— Start Text provided —

Note that these devices don't have an ACS capability, so they should
drop out just as any other device without an ACS capability would.
Should pci_disable_acs_redir() perhaps issue the pci_warn() for all
such devices, removing this device specific disable function?

> +
>  static int pci_quirk_enable_intel_spt_pch_acs(struct pci_dev *dev)
>  {
>  	int pos;
> @@ -4553,22 +4563,53 @@ static int
> pci_quirk_enable_intel_spt_pch_acs(struct pci_dev *dev)
>  	return 0;
>  }
> 
> -static const struct pci_dev_enable_acs {
> +static int pci_quirk_disable_intel_spt_pch_acs_redir(struct pci_dev *dev)
> +{
> +	int pos;
> +	u32 cap, ctrl;
> +
> +	if (!pci_quirk_intel_spt_pch_acs_match(dev))
> +		return -ENOTTY;
> +
> +	pos = pci_find_ext_capability(dev, PCI_EXT_CAP_ID_ACS);
> +	if (!pos)

— End Text provided —
— Start Records provided —

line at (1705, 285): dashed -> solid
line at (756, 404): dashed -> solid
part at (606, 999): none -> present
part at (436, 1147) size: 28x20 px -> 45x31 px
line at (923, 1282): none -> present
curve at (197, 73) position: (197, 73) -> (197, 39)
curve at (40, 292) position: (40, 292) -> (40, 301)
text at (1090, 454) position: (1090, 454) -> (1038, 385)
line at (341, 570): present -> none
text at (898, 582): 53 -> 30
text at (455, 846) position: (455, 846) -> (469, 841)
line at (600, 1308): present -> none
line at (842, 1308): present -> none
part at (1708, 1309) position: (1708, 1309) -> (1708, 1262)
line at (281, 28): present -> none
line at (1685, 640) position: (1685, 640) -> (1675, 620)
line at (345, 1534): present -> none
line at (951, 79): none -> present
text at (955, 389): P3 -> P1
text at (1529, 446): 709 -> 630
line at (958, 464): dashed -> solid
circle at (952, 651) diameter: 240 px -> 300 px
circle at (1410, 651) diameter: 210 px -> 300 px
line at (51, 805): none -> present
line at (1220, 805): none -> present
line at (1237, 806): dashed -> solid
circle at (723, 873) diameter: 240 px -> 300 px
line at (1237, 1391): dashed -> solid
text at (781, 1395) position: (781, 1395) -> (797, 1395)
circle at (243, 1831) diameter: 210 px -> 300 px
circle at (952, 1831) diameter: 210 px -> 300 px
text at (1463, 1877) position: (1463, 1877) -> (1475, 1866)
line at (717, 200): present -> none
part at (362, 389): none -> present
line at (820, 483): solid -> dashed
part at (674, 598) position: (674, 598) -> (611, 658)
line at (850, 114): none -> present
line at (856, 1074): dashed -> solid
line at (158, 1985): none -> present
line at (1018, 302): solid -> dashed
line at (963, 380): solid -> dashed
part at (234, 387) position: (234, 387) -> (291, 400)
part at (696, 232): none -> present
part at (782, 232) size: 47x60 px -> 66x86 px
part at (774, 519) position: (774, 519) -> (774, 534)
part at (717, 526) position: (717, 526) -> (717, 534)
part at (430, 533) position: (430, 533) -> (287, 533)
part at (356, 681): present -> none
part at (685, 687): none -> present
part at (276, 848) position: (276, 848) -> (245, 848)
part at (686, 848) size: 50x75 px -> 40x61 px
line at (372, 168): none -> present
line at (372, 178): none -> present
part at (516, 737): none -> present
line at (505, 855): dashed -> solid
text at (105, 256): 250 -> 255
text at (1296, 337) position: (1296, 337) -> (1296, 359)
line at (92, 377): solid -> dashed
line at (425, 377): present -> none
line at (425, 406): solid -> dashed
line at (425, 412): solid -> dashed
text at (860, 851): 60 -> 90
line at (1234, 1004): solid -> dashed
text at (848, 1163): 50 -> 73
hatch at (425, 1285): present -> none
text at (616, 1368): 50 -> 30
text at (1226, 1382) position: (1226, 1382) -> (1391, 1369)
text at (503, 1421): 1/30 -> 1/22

— End Records provided —

▶ [Tasks to complete]:
1. Answer these questions about the PCI quirk patch review:
(a) What capability does the reviewer say the devices do not have?
(b) Which function does the reviewer suggest could issue the pci_warn() for all such devices?
(c) In pci_quirk_disable_intel_spt_pch_acs_redir(), what value is returned when pci_quirk_intel_spt_pch_acs_match(dev) does not match?
2. Write the next part of the PCI quirk patch review, beginning right after its final line.

▶ [Outputs]:
1.
(a) An ACS capability.
(b) pci_disable_acs_redir().
(c) -ENOTTY.

2.
> +		return -ENOTTY;
> +
> +	pci_read_config_dword(dev, pos + PCI_ACS_CAP, &cap);
> +	pci_read_config_dword(dev, pos + INTEL_SPT_ACS_CTRL, &ctrl);
> +
> +	ctrl &= ~(PCI_ACS_RR | PCI_ACS_CR | PCI_ACS_EC);
> +
> +	pci_write_config_dword(dev, pos + INTEL_SPT_ACS_CTRL, ctrl);
> +
> +	pci_info(dev, "Intel SPT PCH root port workaround: disabled ACS
> redirect\n");
> +
> +	return 0;
> +}
> +
> +static const struct pci_dev_acs_ops {
>  	u16 vendor;
>  	u16 device;
>  	int (*enable_acs)(struct pci_dev *dev);
> -} pci_dev_enable_acs[] = {
> -	{ PCI_VENDOR_ID_INTEL, PCI_ANY_ID, pci_quirk_enable_intel_pch_acs },
> -	{ PCI_VENDOR_ID_INTEL, PCI_ANY_ID, pci_quirk_enable_intel_spt_pch_acs },
> +	int (*disable_acs_redir)(struct pci_dev *dev);
> +} pci_dev_acs_ops[] = {
> +	{ PCI_VENDOR_ID_INTEL, PCI_ANY_ID,
> +	  .enable_acs = pci_quirk_enable_intel_pch_acs,
> +	  .disable_acs_redir = pci_quirk_disable_intel_pch_acs_redir,
> +	},
> +	{ PCI_VENDOR_ID_INTEL, PCI_ANY_ID,
> +	  .enable_acs = pci_quirk_enable_intel_spt_pch_acs,
> +	  .disable_acs_redir = pci_quirk_disable_intel_spt_pch_acs_redir
> +	},

Kind of cumbersome, and as above, maybe the reverse path is optional.
I wonder if there's a better callback we should use or if we should not
rely on quirks providing both.

>  	{ 0 }
>  };
> 
>  int pci_dev_specific_enable_acs(struct pci_dev *dev)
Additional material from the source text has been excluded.